(Supplied data begins)

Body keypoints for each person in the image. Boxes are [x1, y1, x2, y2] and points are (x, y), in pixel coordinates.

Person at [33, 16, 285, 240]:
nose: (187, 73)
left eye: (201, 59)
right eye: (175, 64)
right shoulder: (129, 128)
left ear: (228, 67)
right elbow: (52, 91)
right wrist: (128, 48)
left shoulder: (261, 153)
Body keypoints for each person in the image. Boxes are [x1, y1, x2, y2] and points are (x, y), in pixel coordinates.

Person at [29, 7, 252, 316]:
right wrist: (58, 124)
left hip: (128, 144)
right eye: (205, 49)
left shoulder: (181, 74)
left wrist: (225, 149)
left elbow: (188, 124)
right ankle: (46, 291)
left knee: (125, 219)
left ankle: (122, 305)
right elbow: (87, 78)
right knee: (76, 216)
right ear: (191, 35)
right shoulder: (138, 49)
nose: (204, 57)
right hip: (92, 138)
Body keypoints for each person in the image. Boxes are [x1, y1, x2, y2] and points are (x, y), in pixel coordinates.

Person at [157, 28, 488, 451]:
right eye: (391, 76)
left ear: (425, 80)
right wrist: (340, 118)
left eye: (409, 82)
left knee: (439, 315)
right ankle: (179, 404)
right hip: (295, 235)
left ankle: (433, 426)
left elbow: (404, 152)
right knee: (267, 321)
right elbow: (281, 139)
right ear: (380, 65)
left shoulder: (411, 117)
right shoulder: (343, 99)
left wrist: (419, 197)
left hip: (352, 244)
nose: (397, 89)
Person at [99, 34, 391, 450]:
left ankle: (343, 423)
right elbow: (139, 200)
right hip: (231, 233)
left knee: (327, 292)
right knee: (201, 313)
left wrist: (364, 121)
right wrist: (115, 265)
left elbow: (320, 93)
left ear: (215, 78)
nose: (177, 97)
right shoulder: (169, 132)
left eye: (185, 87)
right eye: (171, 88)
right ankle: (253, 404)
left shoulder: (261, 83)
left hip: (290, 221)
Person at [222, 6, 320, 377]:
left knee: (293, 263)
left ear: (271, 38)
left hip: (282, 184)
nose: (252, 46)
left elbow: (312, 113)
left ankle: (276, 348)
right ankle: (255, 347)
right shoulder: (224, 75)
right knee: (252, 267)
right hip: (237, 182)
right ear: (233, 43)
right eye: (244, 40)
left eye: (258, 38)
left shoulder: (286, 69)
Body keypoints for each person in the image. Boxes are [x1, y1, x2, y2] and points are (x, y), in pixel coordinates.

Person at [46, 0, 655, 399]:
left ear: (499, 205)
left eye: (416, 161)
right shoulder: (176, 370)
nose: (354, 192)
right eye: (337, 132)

(Supplied data ends)
(Supplied data begins)

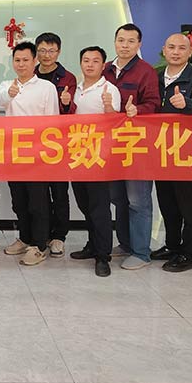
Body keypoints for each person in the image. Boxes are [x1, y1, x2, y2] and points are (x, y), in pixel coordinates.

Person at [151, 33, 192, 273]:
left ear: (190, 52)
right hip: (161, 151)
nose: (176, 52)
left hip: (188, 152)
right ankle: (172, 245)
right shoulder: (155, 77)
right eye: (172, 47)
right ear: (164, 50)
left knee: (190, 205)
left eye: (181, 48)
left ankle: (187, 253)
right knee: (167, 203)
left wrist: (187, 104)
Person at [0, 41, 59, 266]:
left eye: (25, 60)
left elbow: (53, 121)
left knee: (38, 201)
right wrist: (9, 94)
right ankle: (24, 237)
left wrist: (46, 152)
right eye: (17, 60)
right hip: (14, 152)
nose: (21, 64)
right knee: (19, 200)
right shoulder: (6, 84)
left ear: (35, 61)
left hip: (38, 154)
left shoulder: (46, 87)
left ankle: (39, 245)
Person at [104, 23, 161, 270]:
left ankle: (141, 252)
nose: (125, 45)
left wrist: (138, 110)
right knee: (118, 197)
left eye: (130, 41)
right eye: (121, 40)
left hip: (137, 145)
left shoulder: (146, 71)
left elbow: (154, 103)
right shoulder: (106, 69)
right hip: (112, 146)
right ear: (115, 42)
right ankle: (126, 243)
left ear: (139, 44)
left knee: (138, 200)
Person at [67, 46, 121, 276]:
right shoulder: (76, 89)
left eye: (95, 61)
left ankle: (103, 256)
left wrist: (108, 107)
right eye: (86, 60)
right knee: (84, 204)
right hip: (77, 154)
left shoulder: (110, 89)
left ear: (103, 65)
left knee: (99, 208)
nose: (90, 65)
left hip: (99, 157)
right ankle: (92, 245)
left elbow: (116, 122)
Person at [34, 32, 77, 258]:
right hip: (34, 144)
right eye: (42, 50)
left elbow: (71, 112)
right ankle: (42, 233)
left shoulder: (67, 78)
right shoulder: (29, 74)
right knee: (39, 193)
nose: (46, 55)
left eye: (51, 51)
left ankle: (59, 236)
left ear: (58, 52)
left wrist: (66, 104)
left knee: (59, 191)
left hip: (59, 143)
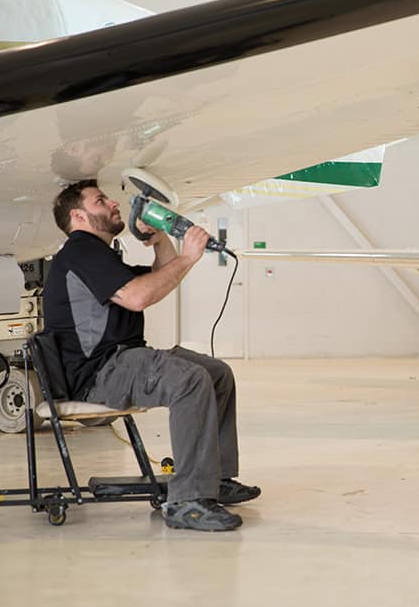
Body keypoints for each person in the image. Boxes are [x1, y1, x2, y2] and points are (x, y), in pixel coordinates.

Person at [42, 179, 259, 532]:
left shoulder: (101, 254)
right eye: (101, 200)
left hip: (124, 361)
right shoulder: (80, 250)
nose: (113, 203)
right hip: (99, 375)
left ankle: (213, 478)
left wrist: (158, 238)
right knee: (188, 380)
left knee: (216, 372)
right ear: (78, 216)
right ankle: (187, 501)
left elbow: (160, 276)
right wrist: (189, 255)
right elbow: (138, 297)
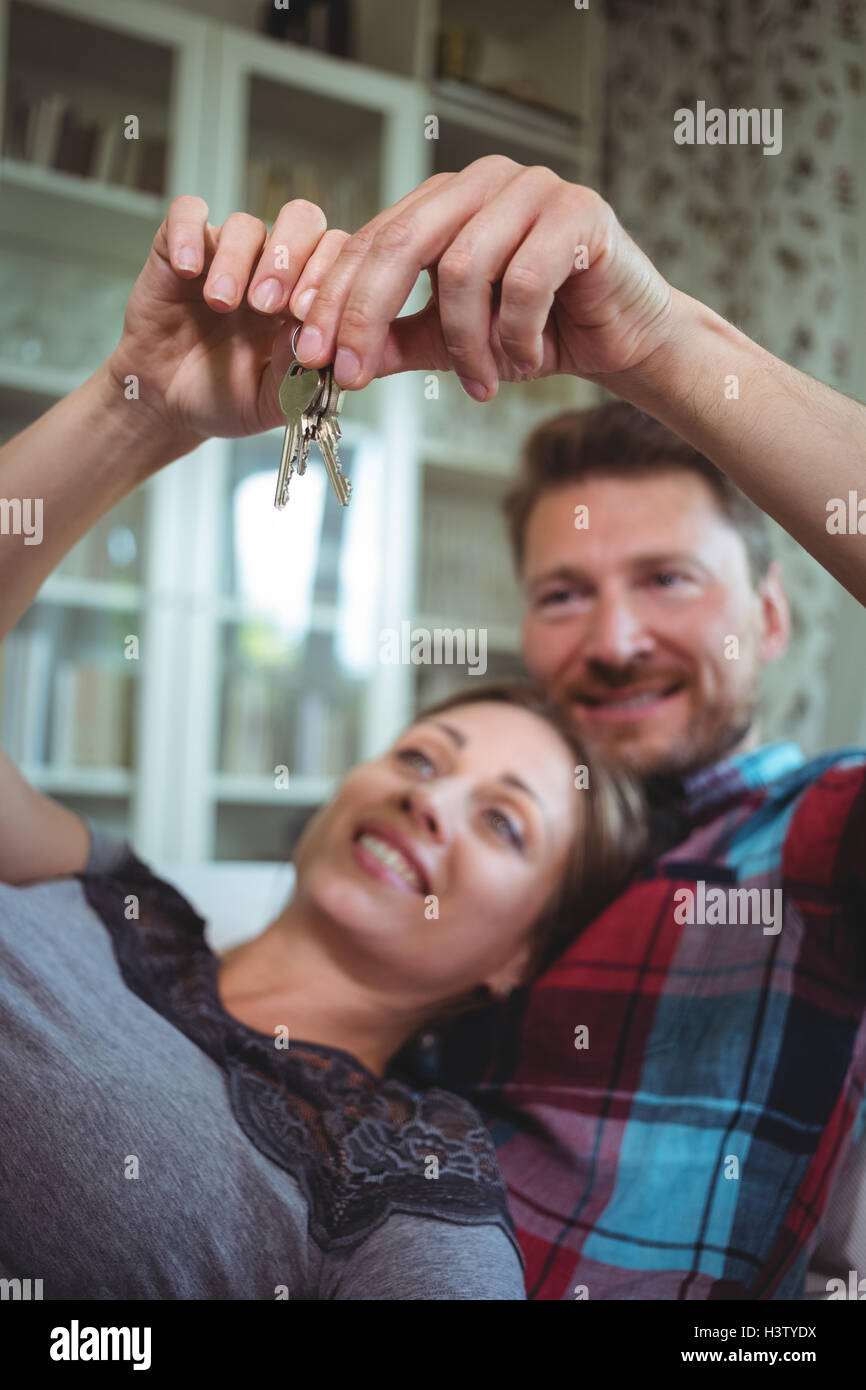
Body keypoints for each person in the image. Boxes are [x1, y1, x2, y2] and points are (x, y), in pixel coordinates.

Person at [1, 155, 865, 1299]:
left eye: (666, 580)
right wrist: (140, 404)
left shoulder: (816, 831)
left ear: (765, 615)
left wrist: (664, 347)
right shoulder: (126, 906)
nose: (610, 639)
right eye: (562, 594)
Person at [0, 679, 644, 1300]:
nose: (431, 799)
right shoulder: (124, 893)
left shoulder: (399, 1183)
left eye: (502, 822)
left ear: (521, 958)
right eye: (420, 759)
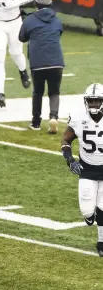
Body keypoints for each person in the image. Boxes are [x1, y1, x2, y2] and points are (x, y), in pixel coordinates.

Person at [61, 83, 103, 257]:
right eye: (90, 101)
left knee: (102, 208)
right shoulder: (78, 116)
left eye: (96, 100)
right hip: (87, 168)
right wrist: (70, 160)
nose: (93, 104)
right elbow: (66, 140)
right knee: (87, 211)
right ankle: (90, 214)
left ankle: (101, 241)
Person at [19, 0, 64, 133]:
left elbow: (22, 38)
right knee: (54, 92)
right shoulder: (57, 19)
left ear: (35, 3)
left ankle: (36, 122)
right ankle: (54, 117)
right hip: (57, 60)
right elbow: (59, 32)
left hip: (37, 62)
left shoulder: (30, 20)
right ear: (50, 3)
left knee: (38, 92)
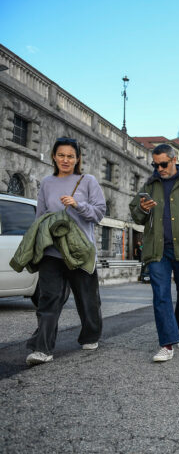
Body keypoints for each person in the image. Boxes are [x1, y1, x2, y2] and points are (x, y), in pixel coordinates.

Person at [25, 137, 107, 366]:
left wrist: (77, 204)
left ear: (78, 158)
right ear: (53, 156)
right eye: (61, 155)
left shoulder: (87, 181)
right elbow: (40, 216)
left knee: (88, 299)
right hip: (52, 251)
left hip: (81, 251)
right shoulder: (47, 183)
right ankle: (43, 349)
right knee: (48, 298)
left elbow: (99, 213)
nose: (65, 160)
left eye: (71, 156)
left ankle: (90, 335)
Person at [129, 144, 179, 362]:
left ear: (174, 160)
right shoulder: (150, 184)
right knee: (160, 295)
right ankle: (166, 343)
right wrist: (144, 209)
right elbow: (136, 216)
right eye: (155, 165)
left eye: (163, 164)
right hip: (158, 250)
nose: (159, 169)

(Supplied data ends)

Set down exactly the lines of the data above, beginning with the line that has "left hip: (137, 145)" and ending with the line that has "right hip: (34, 144)", and no others.

* [Solved exercise]:
left hip: (137, 145)
left shoulder: (146, 71)
left elbow: (154, 103)
right shoulder: (106, 69)
right hip: (112, 146)
right ear: (115, 42)
right ankle: (126, 243)
left ear: (139, 44)
left knee: (138, 200)
Person at [67, 46, 121, 276]:
right shoulder: (76, 89)
left eye: (95, 61)
left ankle: (103, 256)
left wrist: (108, 107)
right eye: (86, 60)
right knee: (84, 204)
right hip: (77, 154)
left shoulder: (110, 89)
left ear: (103, 65)
left knee: (99, 208)
nose: (90, 65)
left hip: (99, 157)
right ankle: (92, 245)
left elbow: (116, 122)
Person at [34, 32, 77, 258]:
right hip: (34, 144)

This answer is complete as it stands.